Work task:
The data below holds a line containing "to [660 162]" and a line containing "regał/brązowy [413 287]"; please quote exactly those two lines and every line between them, and nothing else.

*** Opening Records shown ***

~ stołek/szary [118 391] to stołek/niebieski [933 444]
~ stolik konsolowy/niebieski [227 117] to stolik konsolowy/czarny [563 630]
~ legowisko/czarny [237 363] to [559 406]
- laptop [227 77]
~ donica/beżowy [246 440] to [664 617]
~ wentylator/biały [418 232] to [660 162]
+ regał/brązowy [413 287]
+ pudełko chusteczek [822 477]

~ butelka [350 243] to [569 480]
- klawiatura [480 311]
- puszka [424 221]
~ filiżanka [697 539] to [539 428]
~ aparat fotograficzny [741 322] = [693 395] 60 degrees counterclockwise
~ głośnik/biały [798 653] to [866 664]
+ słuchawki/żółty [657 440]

*** Closing Records shown ***
*** Opening Records shown ***

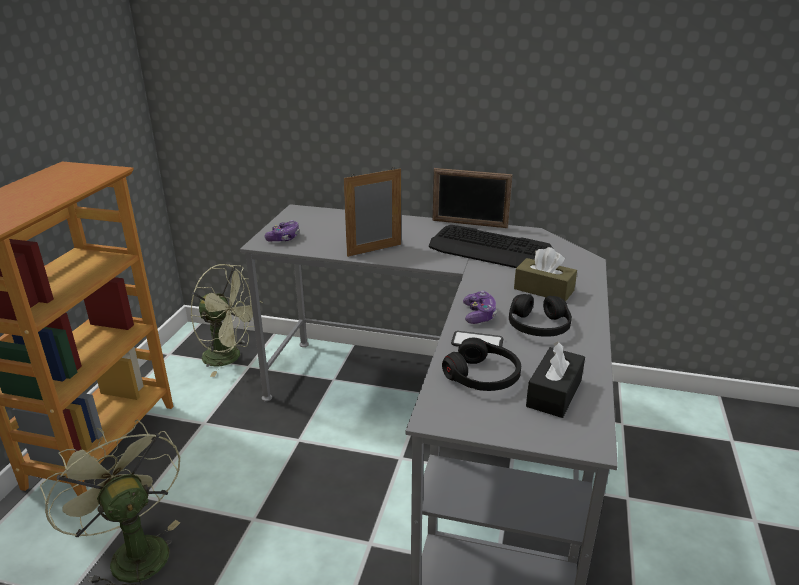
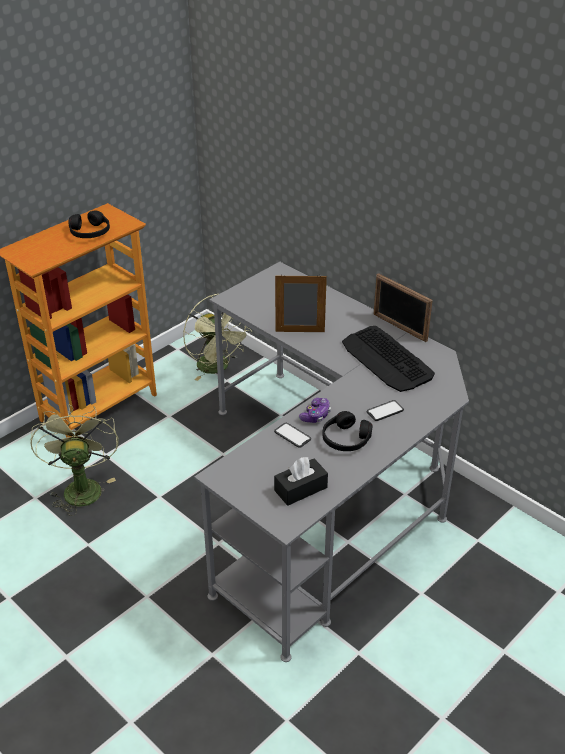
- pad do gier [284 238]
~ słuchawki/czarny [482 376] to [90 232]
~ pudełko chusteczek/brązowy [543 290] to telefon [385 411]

*** Closing Records shown ***

Solution to this problem:
~ wentylator/biały [418 232] to [660 162]
+ regał/brązowy [413 287]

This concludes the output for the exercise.